TRENTO. La stagione dei funghi entra nel vivo e, con l’aumento delle presenze nei boschi, cresce anche il rischio di incidenti, malori e persone disperse.
A lanciare un accorato appello è il Corpo nazionale del soccorso alpino e speleologico che racconta di essere già stato impegnato in numerose operazioni di ricerca e soccorso che hanno coinvolto cercatori di funghi colti da malore, dispersi nei boschi o a seguito di cadute in zone impervie.
Le recenti piogge d'altronde hanno già favorito la crescita dei funghi in diverse aree del nord, mentre le precipitazioni previste nei prossimi giorni potrebbero contribuire ad avviare più diffusamente la stagione anche nel resto d'Italia.
Ecco perché si ritiene che questo sia il momento buono per ricordare alcune importanti buone pratiche di sicurezza.
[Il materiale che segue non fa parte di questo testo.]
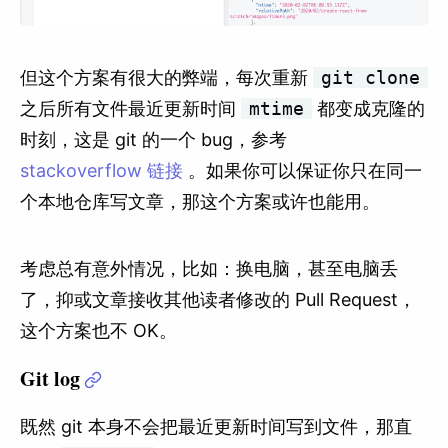
但这个方案有很大的弊端，每次重新
git clone
之后所有文件最近更新时间
mtime
都变成克隆的
时刻，这是 git 的一个 bug，参考
stackoverflow 链接
。如果你可以保证你只在同一
个本地仓库写文章，那这个方案或许也能用。
考虑总有意外情况，比如：换电脑，甚至电脑丢
了，抑或文章接收其他读者修改的 Pull Request，
这个方案也不 OK。
Git log
既然 git 本身不会把最近更新时间写到文件，那直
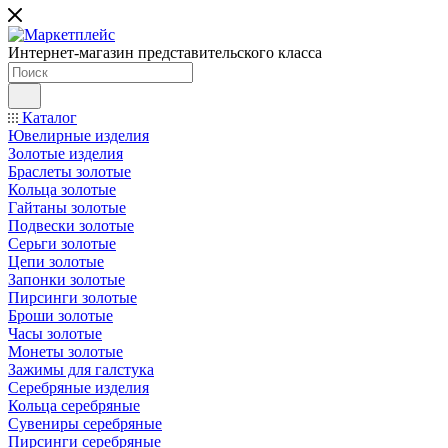
Интернет-магазин представительского класса
Каталог
Ювелирные изделия
Золотые изделия
Браслеты золотые
Кольца золотые
Гайтаны золотые
Подвески золотые
Серьги золотые
Цепи золотые
Запонки золотые
Пирсинги золотые
Броши золотые
Часы золотые
Монеты золотые
Зажимы для галстука
Серебряные изделия
Кольца серебряные
Сувениры серебряные
Пирсинги серебряные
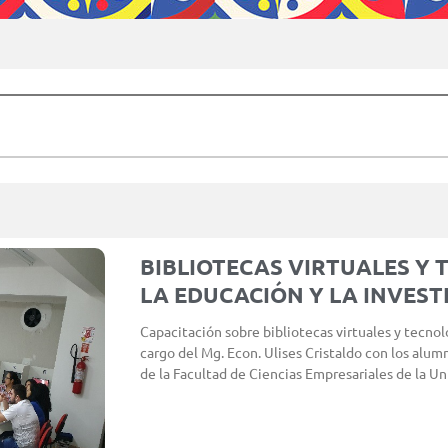
BIBLIOTECAS VIRTUALES Y 
LA EDUCACIÓN Y LA INVEST
Capacitación sobre bibliotecas virtuales y tecnolo
cargo del Mg. Econ. Ulises Cristaldo con los alum
de la Facultad de Ciencias Empresariales de la Uni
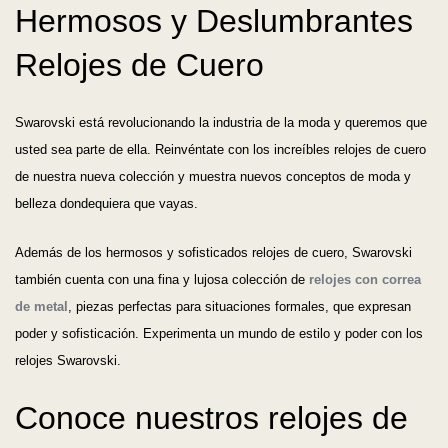
Hermosos y Deslumbrantes
Relojes de Cuero
Swarovski está revolucionando la industria de la moda y queremos que
usted sea parte de ella. Reinvéntate con los increíbles relojes de cuero
de nuestra nueva colección y muestra nuevos conceptos de moda y
belleza dondequiera que vayas.
Además de los hermosos y sofisticados relojes de cuero, Swarovski
también cuenta con una fina y lujosa colección de
relojes con correa
de metal
, piezas perfectas para situaciones formales, que expresan
poder y sofisticación. Experimenta un mundo de estilo y poder con los
relojes Swarovski.
Conoce nuestros relojes de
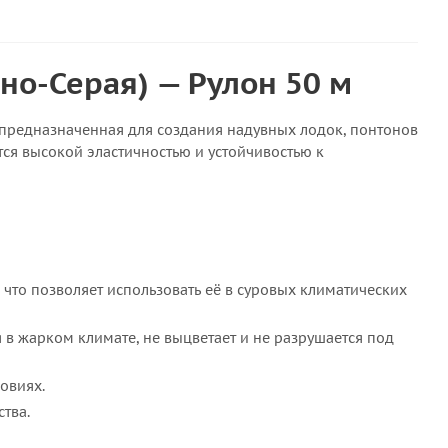
мно-Серая) — Рулон 50 м
 предназначенная для создания надувных лодок, понтонов
ется высокой эластичностью и устойчивостью к
 что позволяет использовать её в суровых климатических
в жарком климате, не выцветает и не разрушается под
овиях.
тва.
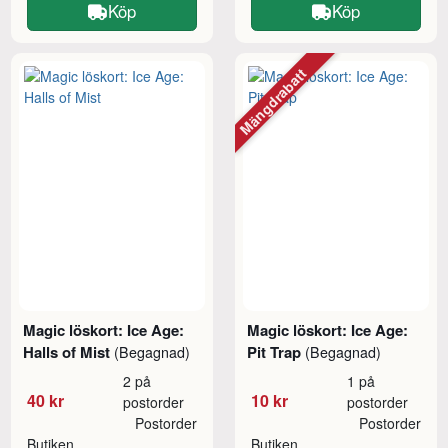
Köp
Köp
Mängdrabatt
Magic löskort: Ice Age:
Magic löskort: Ice Age:
Halls of Mist
Pit Trap
(Begagnad)
(Begagnad)
2 på
1 på
40 kr
10 kr
postorder
postorder
Postorder
Postorder
Butiken
Butiken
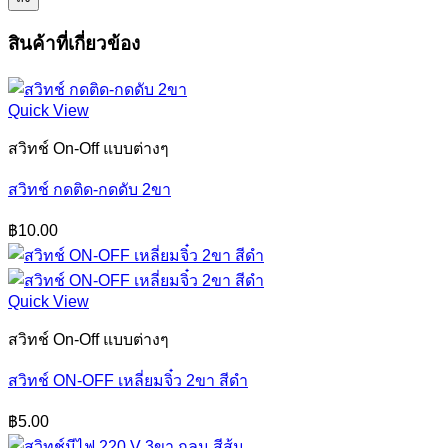
สินค้าที่เกี่ยวข้อง
Quick View
สวิทช์ On-Off แบบต่างๆ
สวิทช์ กดติด-กดดับ 2ขา
฿
10.00
Quick View
สวิทช์ On-Off แบบต่างๆ
สวิทช์ ON-OFF เหลี่ยมจิ๋ว 2ขา สีดำ
฿
5.00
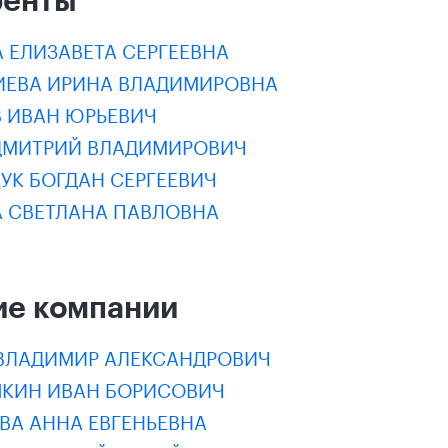
 ЕЛИЗАВЕТА СЕРГЕЕВНА
ИЕВА ИРИНА ВЛАДИМИРОВНА
В ИВАН ЮРЬЕВИЧ
 ДМИТРИЙ ВЛАДИМИРОВИЧ
УК БОГДАН СЕРГЕЕВИЧ
А СВЕТЛАНА ПАВЛОВНА
ие компании
 ВЛАДИМИР АЛЕКСАНДРОВИЧ
ШКИН ИВАН БОРИСОВИЧ
ВА АННА ЕВГЕНЬЕВНА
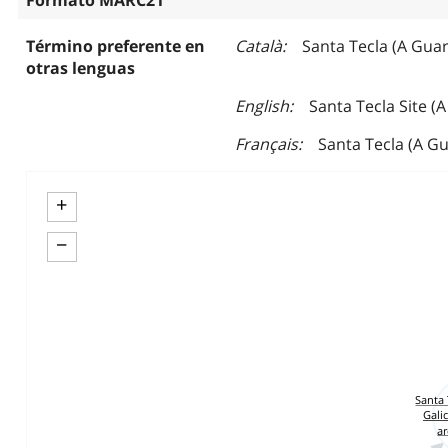
Formato MARC21
Término preferente en
Català
Santa Tecla (A Guar
otras lenguas
English
Santa Tecla Site (A
Français
Santa Tecla (A Gu
+
−
Santa 
Galic
a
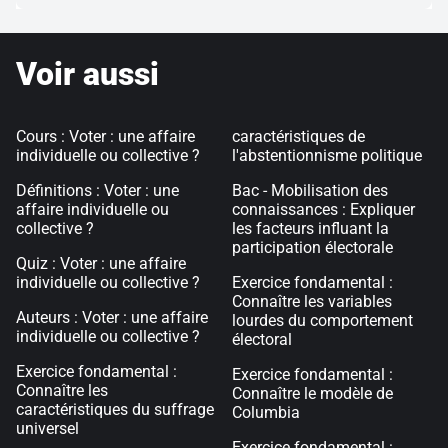
Voir aussi
Cours : Voter : une affaire
caractéristiques de
individuelle ou collective ?
l'abstentionnisme politique
Définitions : Voter : une
Bac - Mobilisation des
affaire individuelle ou
connaissances : Expliquer
collective ?
les facteurs influant la
participation électorale
Quiz : Voter : une affaire
individuelle ou collective ?
Exercice fondamental :
Connaître les variables
Auteurs : Voter : une affaire
lourdes du comportement
individuelle ou collective ?
électoral
Exercice fondamental :
Exercice fondamental :
Connaître les
Connaître le modèle de
caractéristiques du suffrage
Columbia
universel
Exercice fondamental :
"Il soccorso alpino e speleologico - spiegano - invita tutti gli appassionati a vivere la stagione dei funghi con prudenza e consapevolezza. Il bosco può sembrare un ambiente facile e familiare, ma una caduta, un malore o la perdita dell’orientamento possono trasformare rapidamente una giornata di svago in un’emergenza. Poche e semplici precauzioni possono fare la differenza".
"Preparazione fisica - mettono in cima all'elenco i soccorritori -: è importante essere in buone condizioni fisiche e scegliere itinerari adeguati alle proprie capacità, evitando percorsi troppo lunghi o impegnativi, soprattutto per le persone più anziane".
"Calzature adeguate: vanno sempre evitati gli stivali di gomma, anche su terreni apparentemente facili. È preferibile utilizzare scarponi da montagna con suola tecnica, in grado di garantire maggiore stabilità e aderenza".
"Evitare di andare da soli: spesso i cercatori di funghi preferiscono muoversi da soli per non rivelare i propri luoghi di raccolta. È però una scelta rischiosa: anche un piccolo infortunio, come una frattura, può rendere impossibile proseguire e molto più difficile chiedere aiuto".
"Cellulare, comunicazioni e app GeoResQ: anche se nei boschi la copertura telefonica non è sempre garantita, il cellulare rimane un importante strumento di sicurezza. È fondamentale comunicare a familiari o conoscenti la zona in cui ci si reca e il percorso previsto, evitando di modificarlo senza avvisare e comunicando sempre il proprio rientro. È inoltre consigliato utilizzare GeoResQ, l’app del Soccorso Alpino che consente di registrare e tracciare il proprio percorso. È importante informare familiari o conoscenti del fatto che si sta utilizzando l’app: in caso di mancato rientro o di necessità, le informazioni sul percorso effettuato possono rappresentare un aiuto prezioso per ricostruire gli spostamenti e facilitare le operazioni di ricerca.
"Se ci si smarrisce: perdere l’orientamento può accadere, ma è importante mantenere la calma. Quando possibile, è preferibile tornare sui propri passi anziché proseguire alla cieca, rischiando di addentrarsi ulteriormente nel bosco o raggiungere zone impervie. Uno zaino di sicurezza: un piccolo zaino ben organizzato può fare la differenza. È utile portare con sé un kit di primo soccorso, un coltellino multiuso, un indumento caldo, una giacca impermeabile, un telo termico, una pila frontale, qualcosa da mangiare e soprattutto una quantità adeguata di acqua. Con poco peso in più si possono affrontare con maggiore sicurezza molte situazioni impreviste".